EXERCISE DATA
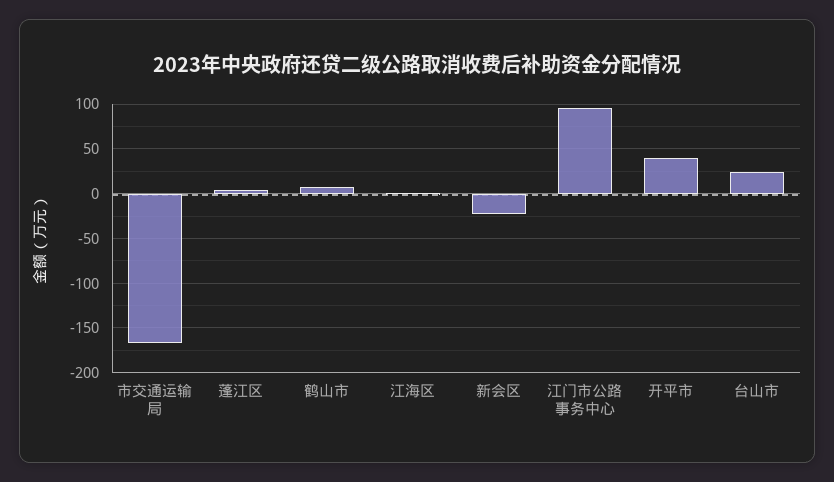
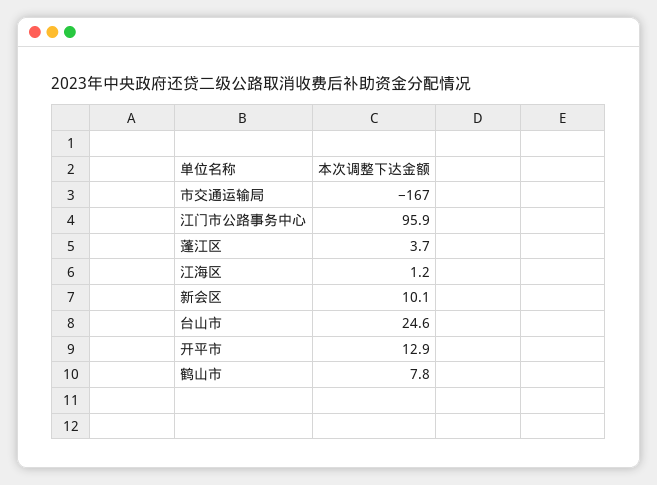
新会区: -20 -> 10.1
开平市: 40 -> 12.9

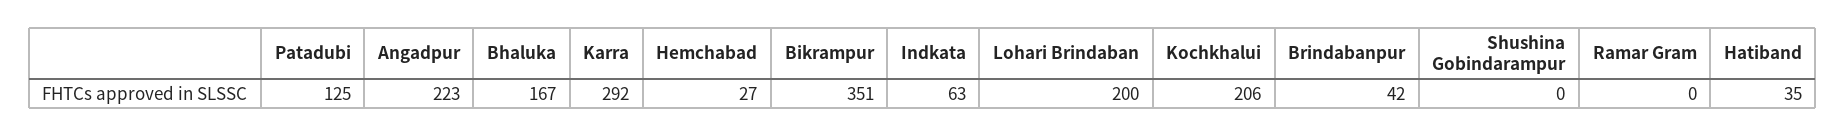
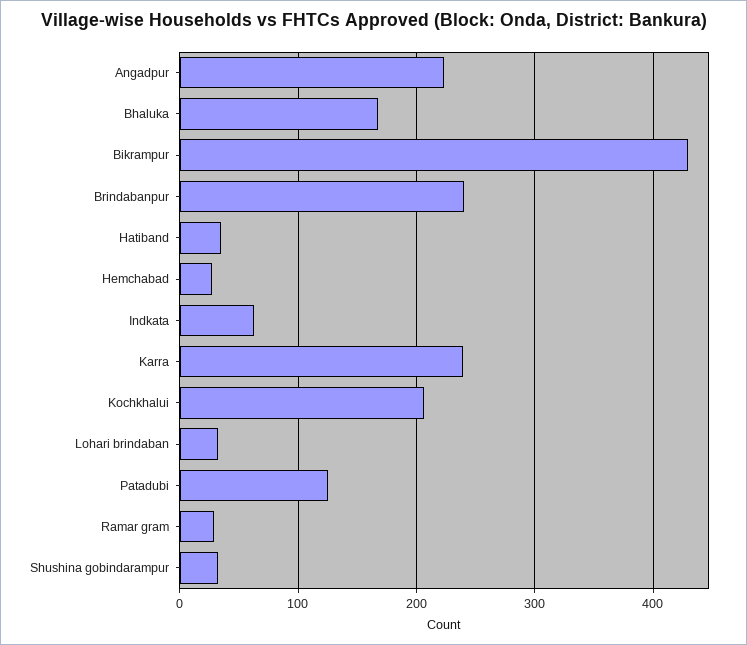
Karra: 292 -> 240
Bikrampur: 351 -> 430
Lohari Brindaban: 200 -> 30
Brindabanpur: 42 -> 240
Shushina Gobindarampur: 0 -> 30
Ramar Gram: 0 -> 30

TASK OBJECTIVE
Output only the lines from the one with "Bikrampur: 351 -> 430" through the last line of the entries above; please keep them exact.

RESPONSE TO THIS EXERCISE
Bikrampur: 351 -> 430
Lohari Brindaban: 200 -> 30
Brindabanpur: 42 -> 240
Shushina Gobindarampur: 0 -> 30
Ramar Gram: 0 -> 30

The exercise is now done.